Count how many lines in the items below contain the word "Jobs" and give only that number. Case counts.
- Opening Delimiter -
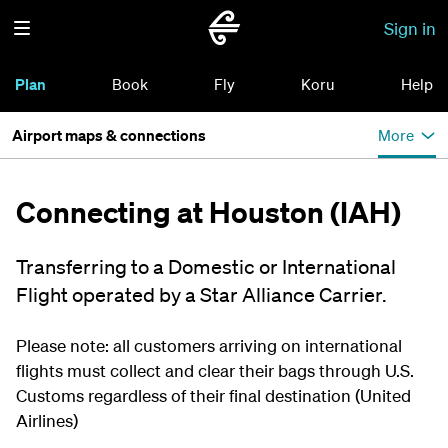
Sign in
Plan
Book
Fly
Koru
Help
Airport maps & connections
More
Connecting at Houston (IAH)
Transferring to a Domestic or International
Flight operated by a Star Alliance Carrier.
Please note: all customers arriving on international
flights must collect and clear their bags through U.S.
Customs regardless of their final destination (United
Airlines)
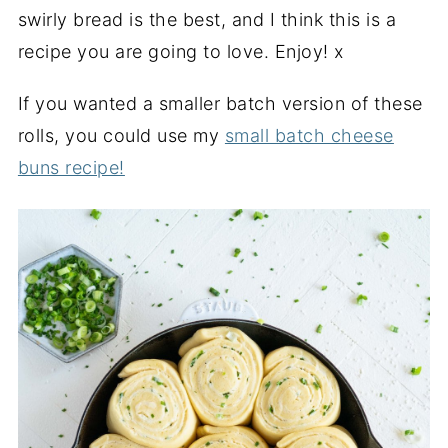
swirly bread is the best, and I think this is a
recipe you are going to love. Enjoy! x
If you wanted a smaller batch version of these
rolls, you could use my
small batch cheese
buns recipe!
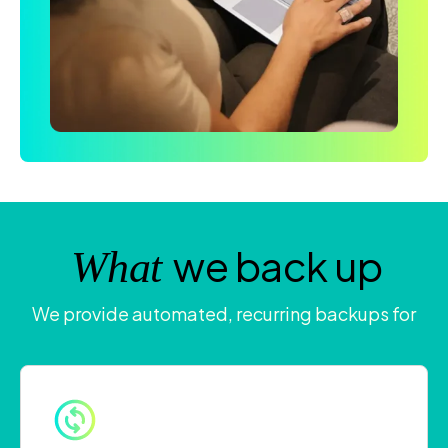
we back up
What
We provide automated, recurring backups for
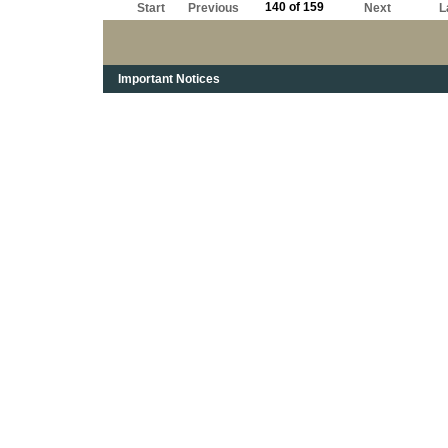
140 of 159
Start
Previous
Next
L
Important Notices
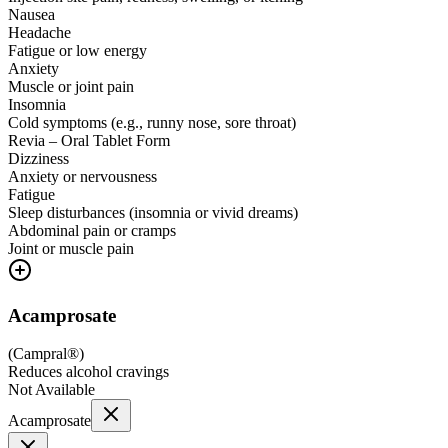
Nausea
Headache
Fatigue or low energy
Anxiety
Muscle or joint pain
Insomnia
Cold symptoms (e.g., runny nose, sore throat)
Revia – Oral Tablet Form
Dizziness
Anxiety or nervousness
Fatigue
Sleep disturbances (insomnia or vivid dreams)
Abdominal pain or cramps
Joint or muscle pain
Acamprosate
(
Campral®
)
Reduces alcohol cravings
Not Available
Acamprosate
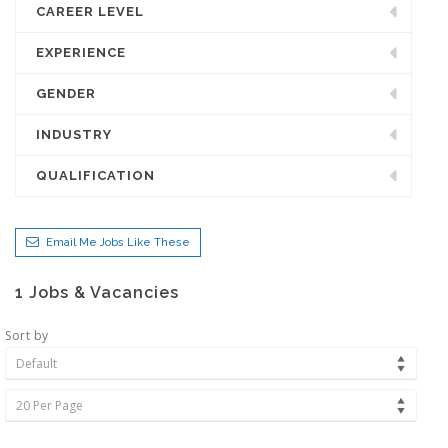
CAREER LEVEL
EXPERIENCE
GENDER
INDUSTRY
QUALIFICATION
Email Me Jobs Like These
1
Jobs & Vacancies
Sort by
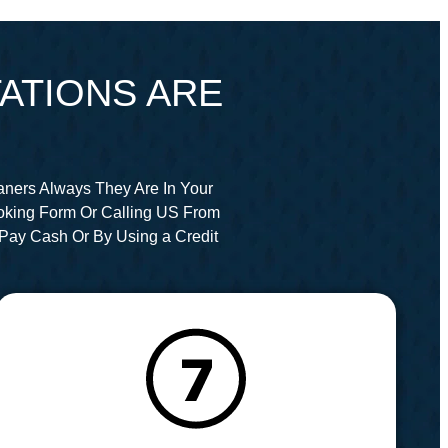
ATIONS ARE
aners Always They Are In Your
oking Form Or Calling US From
Pay Cash Or By Using a Credit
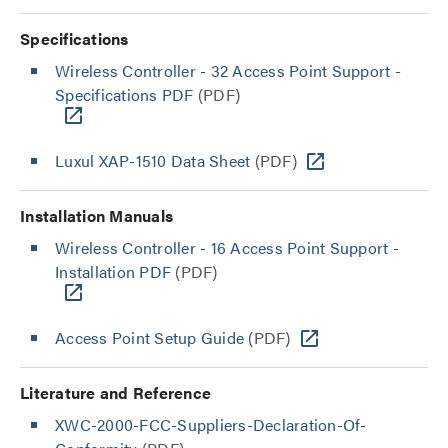
Specifications
Wireless Controller - 32 Access Point Support -
Specifications PDF
(PDF)
Luxul XAP-1510 Data Sheet
(PDF)
Installation Manuals
Wireless Controller - 16 Access Point Support -
Installation PDF
(PDF)
Access Point Setup Guide
(PDF)
Literature and Reference
XWC-2000-FCC-Suppliers-Declaration-Of-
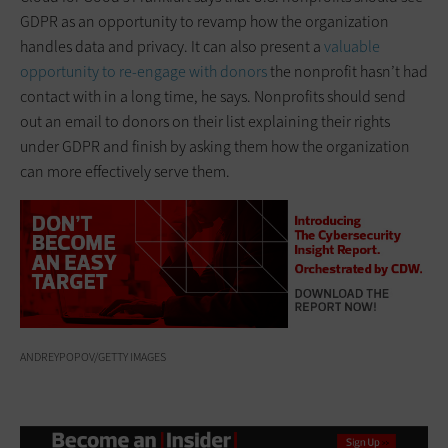
GDPR as an opportunity to revamp how the organization
handles data and privacy. It can also present a
valuable
opportunity to re-engage with donors
the nonprofit hasn’t had
contact with in a long time, he says. Nonprofits should send
out an email to donors on their list explaining their rights
under GDPR and finish by asking them how the organization
can more effectively serve them.
ANDREYPOPOV/GETTY IMAGES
- Closing Delimiter -
**ANSWER SECTION**. 2